*Excerpt provided*.
• • • • •
Movies also became a rare point of connection in his childhood. “My mom and I didn’t have the greatest relationship, but we did have movies in common,” he says. 

Still, practicality won out. “I had a more pragmatic approach. I was good in school, so I was going to either be a lawyer or a doctor.” 

That pragmatism led to a successful medical career, but the creative impulse never disappeared. Years later, Daly found himself drawn back to storytelling, first through trying to write a novel, then through screenwriting.

“When COVID hit, I was like, I’m going to try this again, but I’m going to try to do it from the script side of things,” he says. What clicked was the form itself.

“I’m very conversational when I write, and I think that script writing is so much more succinct as opposed to writing big, long prose,” he says. 

His instinct toward dialogue, compression, and momentum naturally fits with the thriller genre he’s now working in.

Building Momentum Without Hollywood

Like many emerging writers outside Los Angeles, Daly initially ran into the same question: How do you turn a script into an actual movie?
• • • • •
[Stored data entries]
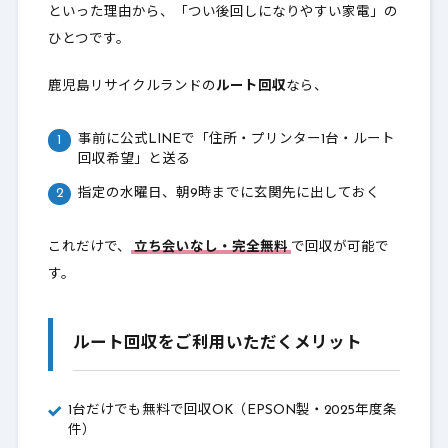
といった理由から、「つい後回しになりやすい家電」の
ひとつです。
鹿児島リサイクルランドの
ルート回収
なら、
事前に公式LINEで「住所・プリンター1台・ルート
回収希望」と送る
指定の水曜日、朝9時までに玄関先に出しておく
これだけで、
立ち会いなし・完全無料
で回収が可能で
す。
ルート回収をご利用いただくメリット
1台だけでも無料で回収OK（EPSON製・2025年度条
件）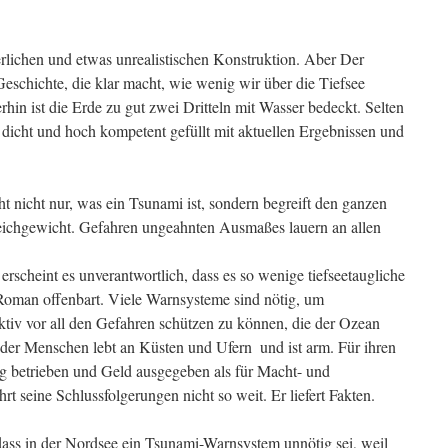
rlichen und etwas unrealistischen Konstruktion. Aber Der
Geschichte, die klar macht, wie wenig wir über die Tiefsee
hin ist die Erde zu gut zwei Dritteln mit Wasser bedeckt. Selten
dicht und hoch kompetent gefüllt mit aktuellen Ergebnissen und
ht nicht nur, was ein Tsunami ist, sondern begreift den ganzen
leichgewicht. Gefahren ungeahnten Ausmaßes lauern an allen
erscheint es unverantwortlich, dass es so wenige tiefseetaugliche
Roman offenbart. Viele Warnsysteme sind nötig, um
tiv vor all den Gefahren schützen zu können, die der Ozean
 der Menschen lebt an Küsten und Ufern  und ist arm. Für ihren
g betrieben und Geld ausgegeben als für Macht- und
hrt seine Schlussfolgerungen nicht so weit. Er liefert Fakten.
ass in der Nordsee ein Tsunami-Warnsystem unnötig sei, weil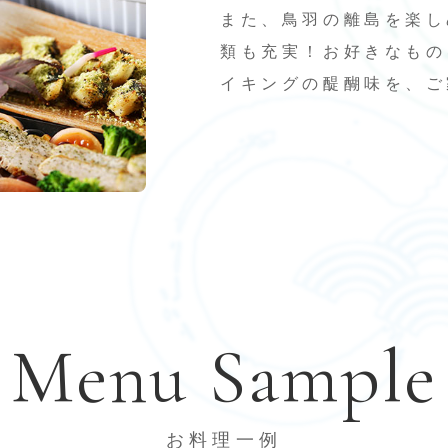
また、鳥羽の離島を楽し
類も充実！お好きなもの
イキングの醍醐味を、ご
Menu Sample
お料理一例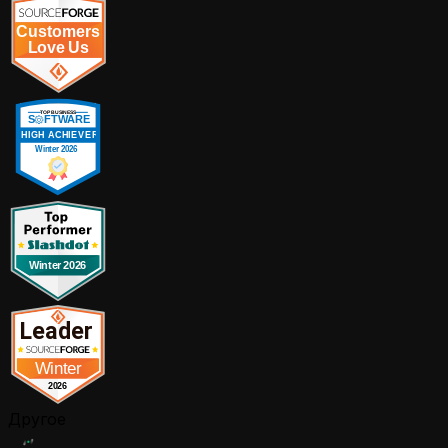
Другое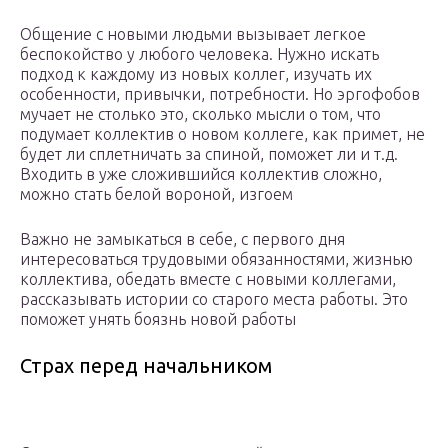
Общение с новыми людьми вызывает легкое
беспокойство у любого человека. Нужно искать
подход к каждому из новых коллег, изучать их
особенности, привычки, потребности. Но эргофобов
мучает не столько это, сколько мысли о том, что
подумает коллектив о новом коллеге, как примет, не
будет ли сплетничать за спиной, поможет ли и т.д.
Входить в уже сложившийся коллектив сложно,
можно стать белой вороной, изгоем
Важно не замыкаться в себе, с первого дня
интересоваться трудовыми обязанностями, жизнью
коллектива, обедать вместе с новыми коллегами,
рассказывать истории со старого места работы. Это
поможет унять боязнь новой работы
Страх перед начальником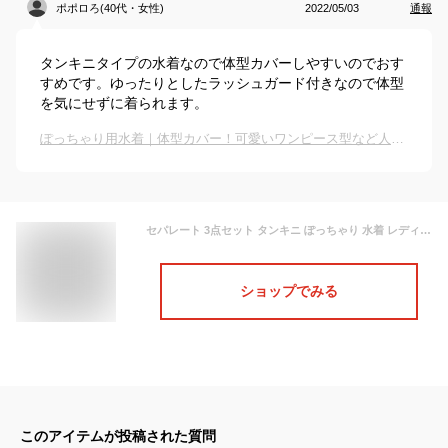
ポポロろ(40代・女性)
2022/05/03
通報
タンキニタイプの水着なので体型カバーしやすいのでおす
すめです。ゆったりとしたラッシュガード付きなので体型
を気にせずに着られます。
ぽっちゃり用水着｜体型カバー！可愛いワンピース型など人気スイムウェアのおすすめは？
セパレート 3点セット タンキニ ぽっちゃり 水着 レディース 肩出し ワイヤーなし 大きいサイズ スリットブラ ボーイレッグ ショートパンツ 体型カバー 海水浴 韓国風 女性 上下 3L/4L/5L/6L df101x1x1g4/代引き不可
ショップでみる
このアイテムが投稿された質問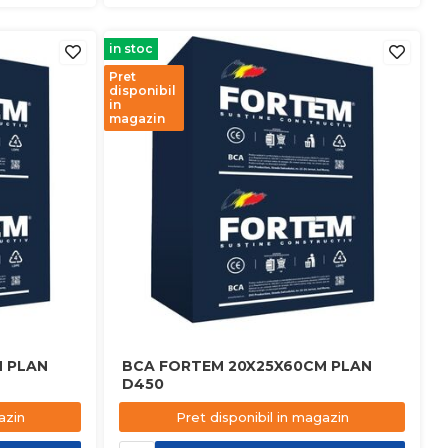
in stoc
Pret
disponibil
in
magazin
 PLAN
BCA FORTEM 20X25X60CM PLAN
D450
azin
Pret disponibil in magazin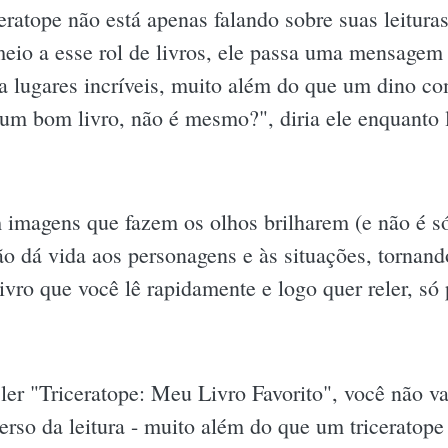
ceratope não está apenas falando sobre suas leitur
meio a esse rol de livros, ele passa uma mensagem 
a lugares incríveis, muito além do que um dino com
m bom livro, não é mesmo?", diria ele enquanto 
m imagens que fazem os olhos brilharem (e não é s
ão dá vida aos personagens e às situações, tornand
ivro que você lê rapidamente e logo quer reler, só 
 ler "Triceratope: Meu Livro Favorito", você não va
erso da leitura - muito além do que um triceratope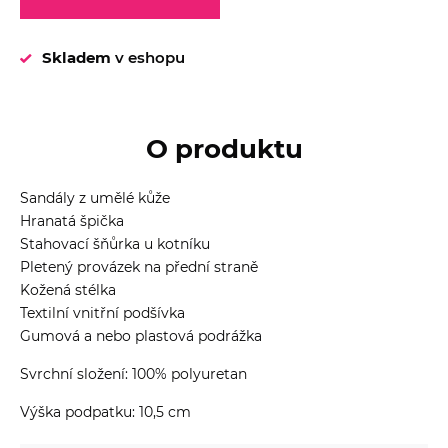
Skladem
v eshopu
O produktu
Sandály z umělé kůže
Hranatá špička
Stahovací šňůrka u kotníku
Pletený provázek na přední straně
Kožená stélka
Textilní vnitřní podšívka
Gumová a nebo plastová podrážka
Svrchní složení: 100% polyuretan
Výška podpatku: 10,5 cm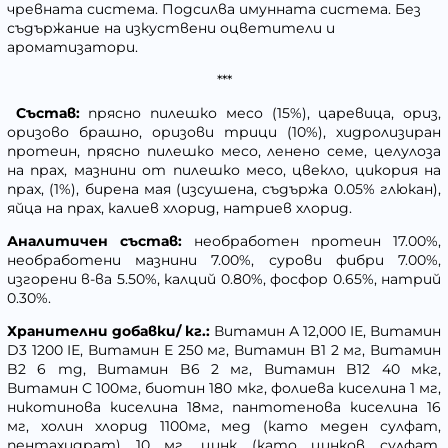
чревната система. Подсилва имунната система. Без
съдържание на изкуствени оцветители и
ароматизатори.
***
Състав:
прясно пилешко месо (15%), царевица, ориз,
оризово брашно, оризови трици (10%), хидролизиран
протеин, прясно пилешко месо, ленено семе, целулоза
на прах, мазнини от пилешко месо, цвекло, цикория на
прах, (1%), бирена мая (изсушена, съдържа 0.05% глюкан),
яйца на прах, калиев хлорид, натриев хлорид.
Аналитичен състав:
необработен протеин 17.00%,
необработени мазнини 7.00%, сурови фибри 7.00%,
изгорени в-ва 5.50%, калций 0.80%, фосфор 0.65%, натрий
0.30%.
Хранителни добавки/ кг.:
Витамин А 12,000 IЕ, Витамин
D3 1200 IЕ, Витамин Е 250 мг, Витамин B1 2 мг, Витамин
B2 6 mg, Витамин B6 2 мг, Витамин B12 40 мкг,
Витамин C 100мг, биотин 180 мкг, фолиева киселина 1 мг,
никотинова киселина 18мг, пантотенова киселина 16
мг, холин хлорид 1100мг, мед (като меден сулфат,
пентахидрат) 10 мг, цинк (като цинков сулфат,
• • • • •
*Problem requirements*.
In the excerpt about Daly's path to screenwriting, list every quality that his writing instinct is said to lean toward.

*Expected output*.
Dialogue, compression, momentum